上一章已经说过:电视最大的长处是他让具体的形象进入我们心里,而不是让抽象的概念留在我们脑海中。在圣经这本书中,上帝是没有具体的形象的,但电视上的传教士,却把一个具体的形象带给了观众,那就是他自己。传教士有血有肉的形象,就会给我们传递一个信息:值得崇拜的是眼前的他,而不是在电视上处于次要角色的上帝。

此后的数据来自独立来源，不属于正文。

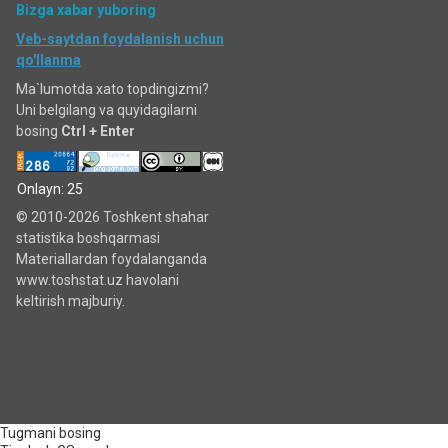
Bizga xabar yuboring
Veb-saytdan foydalanish uchun
qo'llanma
Ma`lumotda xato topdingizmi?
Uni belgilang va quyidagilarni
bosing
Ctrl + Enter
Onlayn: 25
© 2010-2026 Toshkent shahar
statistika boshqarmasi
Materiallardan foydalanganda
www.toshstat.uz havolani
keltirish majburiy.
Tugmani bosing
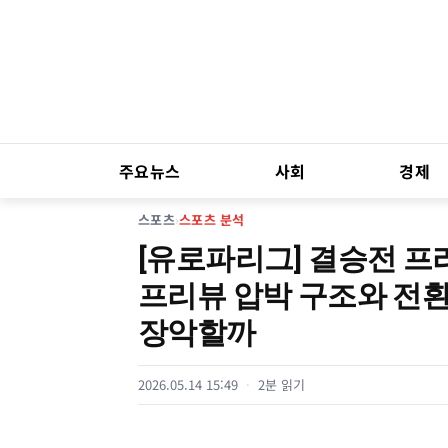
주요뉴스
사회
경제
스포츠
›
스포츠 분석
[유로파리그] 결승전 프
프리뷰 압박 구조와 전환
장악할까
2026.05.14 15:49
2분 읽기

即便宗教在运用电视资源后,受欢迎程度会日渐攀升,但同时也会让很多传统宗教理念变成疯狂而琐屑的表演。如果邀请帕瓦罗蒂在赎罪日演唱忏悔祈祷曲,相信教堂一定会空前爆满,但同时我们的精神也变得越来越世俗,距离神越来越远。更令人担心的是:不仅宗教成为了电视节目的内容,电视节目更可能会反过来成为宗教的内容。
第九章 政治的娱乐化
电视广告是塑造现代政治表达方式的重要工具,主要体现在两点。第一,政治竞选逐渐采用了电视广告的形式,竞选人把自己包装成一个经验丰富、正直睿智的人,但形象政治就无异于一场娱乐表演。如果把林肯放到电视时代,恐怕他这个长时间郁郁寡欢,婚姻也不幸福的人很难当上总统,因为这样的政治形象在今天并不受欢迎的。

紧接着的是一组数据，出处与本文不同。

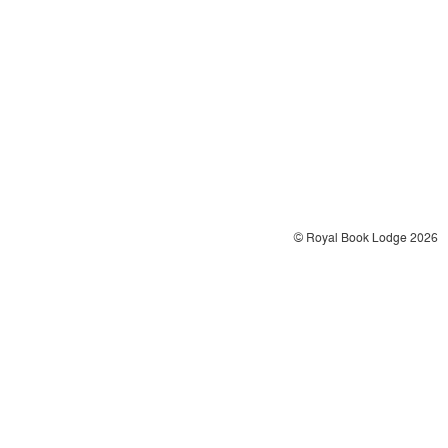
© Royal Book Lodge 2026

第二,电视上一直在传达简短、幽默、有结论的政治话语,使得人们对政治的理解会产生了偏差,像林肯和道格拉斯辩论时所使用的那种长句会让今天的听众无所适从。今天人们已经无法深入的去理解政治,政治变成了一种煽动性、口号式的观点站队,于是政治家在竞选时所想的就是如何激起人们的情绪,站在他这一边。
电视是一种以现时为中心、偏向图像和片段的媒介,它所呈现的大都是发生在现在、几天前、甚至几个月前录制的事件。和它的前辈——书籍相比,它无法将零星破碎的信息,汇集成一个连贯的整体,这就使它注定要丧失历史的视角。而书籍在阐释内容的时候,是一个把观念从古代一步一步带到现在,这种线性的叙事能够让我们对一个观念理解得更加全面、完整。
第十章 教育的娱乐化
不仅是对于传教士,电视的诞生也让教育者无比兴奋,他们制作了在电视上播放的教育节目《芝麻街》。在《芝麻街》里,可爱的木偶、耀眼的明星、朗朗上口的曲调,无疑能够给孩子们带来很多乐趣。但也不乏一些负面影响,《芝麻街》改变了孩子们传统的学校概念,认为学校应该像电视上那样。

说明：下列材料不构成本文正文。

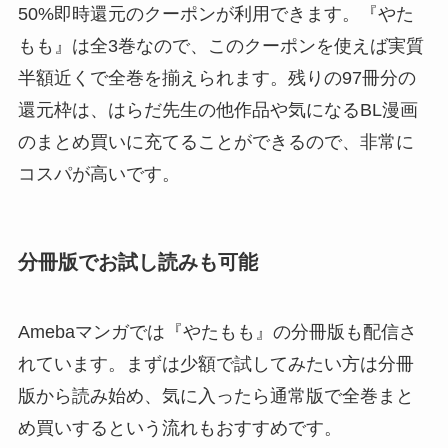
50%即時還元のクーポンが利用できます。『やた
もも』は全3巻なので、このクーポンを使えば実質
半額近くで全巻を揃えられます。残りの97冊分の
還元枠は、はらだ先生の他作品や気になるBL漫画
のまとめ買いに充てることができるので、非常に
コスパが高いです。
分冊版でお試し読みも可能
Amebaマンガでは『やたもも』の分冊版も配信さ
れています。まずは少額で試してみたい方は分冊
版から読み始め、気に入ったら通常版で全巻まと
め買いするという流れもおすすめです。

但在现实中,教室是一个师生互动的场所,而电视机屏幕前你却只能单向的接受;学校里面注重的是语言的发展,而电视提供的只有图像;按时上学是对学生的一种约束行为,而看电视则是一种自由选择;在学校里不听老师讲课会受到惩罚,而看电视不会受到任何惩罚;在教室里,娱乐不过是达到目的的一种手段,而在电视上,娱乐本身就是一种目的。总之,电视教育会逐渐的让我们的孩子认为,传统的教室是一个枯燥而无趣的学习场所,与其说《芝麻街》是在鼓励孩子热爱学校,还不如说是在鼓励孩子热爱电视。
电视教育教给孩子的不过是一些课程的内容,也就是他当时正在学习的东西,但却无法培养孩子形成持久的学习态度,而这些态度将在未来发挥更重要的作用。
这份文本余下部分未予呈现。